A biochemist from Hungary, Katalin Kariko is among the fourth vaccine scientists apart from Kizzmekia Corbett, Barney Graham and Drew Weissman who has been announced Time Magazine’s 2021 'Heroes of the Year'. Describing the Heroes of The Year as ’The Miracle Workers’, TIME shared, "The four were hardly alone in those efforts: scientists around the world have produced COVID-19 vaccines using a variety of platforms and technologies."
"Many—like the shots from Oxford-AstraZeneca and Johnson & Johnson–Janssen—came from more established methods, modified with impressive speed to fight a new virus. Still, Corbett, Graham, Kariko and Weissman achieved a breakthrough of singular importance, introducing an innovative and highly effective vaccine platform, based on mRNA, that will impact our health and well-being far beyond this pandemic."
Kariko specializes in RNA-mediated mechanisms. Her research has been the development of in vitro-transcribed mRNA for protein therapies.
She did her graduation in biology from the University of Szeged. She also did a postgraduation and PhD in biochemistry from the same University.
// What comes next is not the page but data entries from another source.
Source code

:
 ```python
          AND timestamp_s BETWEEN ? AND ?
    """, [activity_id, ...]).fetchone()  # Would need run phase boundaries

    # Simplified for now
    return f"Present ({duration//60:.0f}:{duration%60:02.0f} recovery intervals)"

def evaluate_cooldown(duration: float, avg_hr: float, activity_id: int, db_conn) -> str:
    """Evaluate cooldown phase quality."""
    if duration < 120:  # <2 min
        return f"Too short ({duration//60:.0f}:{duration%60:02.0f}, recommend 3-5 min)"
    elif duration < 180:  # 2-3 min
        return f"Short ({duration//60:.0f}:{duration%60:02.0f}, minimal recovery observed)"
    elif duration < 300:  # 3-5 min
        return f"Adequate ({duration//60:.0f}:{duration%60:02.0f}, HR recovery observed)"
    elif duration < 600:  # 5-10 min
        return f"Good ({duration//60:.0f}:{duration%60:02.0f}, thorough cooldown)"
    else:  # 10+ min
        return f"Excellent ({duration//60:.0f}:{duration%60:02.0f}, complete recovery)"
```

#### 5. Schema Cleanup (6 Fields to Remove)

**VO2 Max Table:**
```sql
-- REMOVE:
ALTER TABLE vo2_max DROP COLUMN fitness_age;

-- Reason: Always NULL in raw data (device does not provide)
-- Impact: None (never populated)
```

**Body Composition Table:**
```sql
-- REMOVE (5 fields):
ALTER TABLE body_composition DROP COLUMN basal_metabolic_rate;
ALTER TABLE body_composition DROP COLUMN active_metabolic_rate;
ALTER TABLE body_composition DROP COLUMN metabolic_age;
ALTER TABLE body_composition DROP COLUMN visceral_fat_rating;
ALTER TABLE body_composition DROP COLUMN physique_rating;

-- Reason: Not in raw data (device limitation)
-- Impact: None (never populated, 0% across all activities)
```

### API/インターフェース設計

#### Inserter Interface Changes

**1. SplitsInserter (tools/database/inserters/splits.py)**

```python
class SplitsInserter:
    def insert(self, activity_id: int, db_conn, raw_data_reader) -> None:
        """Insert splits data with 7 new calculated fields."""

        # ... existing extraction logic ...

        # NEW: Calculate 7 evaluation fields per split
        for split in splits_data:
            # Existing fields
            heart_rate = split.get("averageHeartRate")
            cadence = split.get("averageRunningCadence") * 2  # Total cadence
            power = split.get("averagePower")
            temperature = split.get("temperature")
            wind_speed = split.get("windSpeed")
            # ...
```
In 1985, she left Hungary for the United States with her husband and 2-year daughter. At the time, the Hungarian government had issued a diktat that citizen cannot take more than $50 with them when they leave the country so Kariko reportedly sewed $1,200 inside her infant daughter’s teddy bear.
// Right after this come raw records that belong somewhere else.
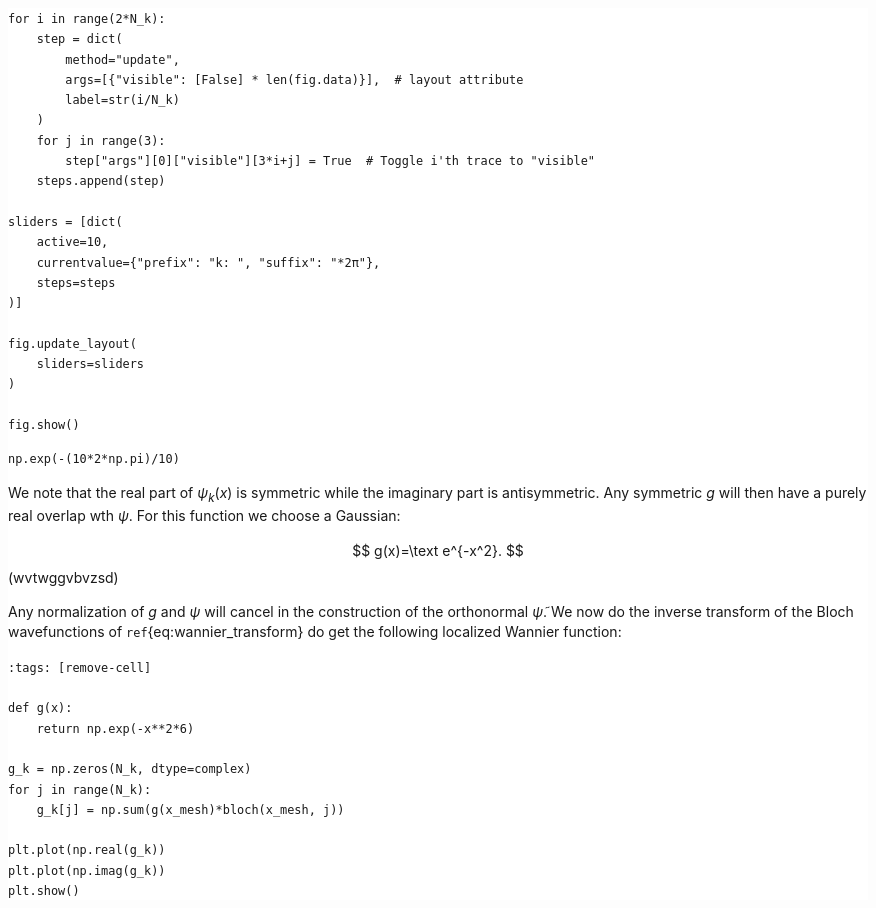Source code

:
 ```{code-cell} ipython3
for i in range(2*N_k):
    step = dict(
        method="update",
        args=[{"visible": [False] * len(fig.data)}],  # layout attribute
        label=str(i/N_k)
    )
    for j in range(3):
        step["args"][0]["visible"][3*i+j] = True  # Toggle i'th trace to "visible"
    steps.append(step)

sliders = [dict(
    active=10,
    currentvalue={"prefix": "k: ", "suffix": "*2π"},
    steps=steps
)]

fig.update_layout(
    sliders=sliders
)

fig.show()
```

```{code-cell} ipython3
np.exp(-(10*2*np.pi)/10)
```

We note that the real part of $\psi_k(x)$ is symmetric while the imaginary part is antisymmetric. Any symmetric $g$ will then have a purely real overlap wth $\psi$. For this function we choose a Gaussian:

$$
g(x)=\text e^{-x^2}.
$$(wvtwggvbvzsd)

Any normalization of $g$ and $\psi$ will cancel in the construction of the orthonormal $\tilde\psi$. We now do the inverse transform of the Bloch wavefunctions of `ref`{eq:wannier_transform} do get the following localized Wannier function:

```{code-cell} ipython3
:tags: [remove-cell]

def g(x):
    return np.exp(-x**2*6)

g_k = np.zeros(N_k, dtype=complex)
for j in range(N_k):
    g_k[j] = np.sum(g(x_mesh)*bloch(x_mesh, j))
    
plt.plot(np.real(g_k))
plt.plot(np.imag(g_k))
plt.show()
```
In 1989, she was hired by the University of Pennsylvania and worked with cardiologist Elliot Barnathan on messenger RNA. She had to face several rejections as her work including an attempt to harness the power of mRNA to fight disease, was too far-fetched for government grants, corporate funding, and even support from her own colleagues.
By 1995, after six years on the faculty at the University of Pennsylvania, Kariko got demoted. She later started working in the neurosurgery department of the university.
At the University she met Immunologist Drew Weissman in 1997. He was developing a vaccine against HIV and other diseases. She collaborated with him and they both worked together in vaccine development and synthetic RNA which eventually turned out the origin of COVID-19 vaccines that were produced by Pfizer (developed by BioNTech) and by Moderna.
She co-founded and was CEO of RNARx, from 2006 to 2013. Since 2013, she has been associated with BioNTech RNA Pharmaceuticals, first as a vice president and promoted to senior vice president in 2019. Not just this, she also is an adjunct professor at the University of Pennsylvania.[1]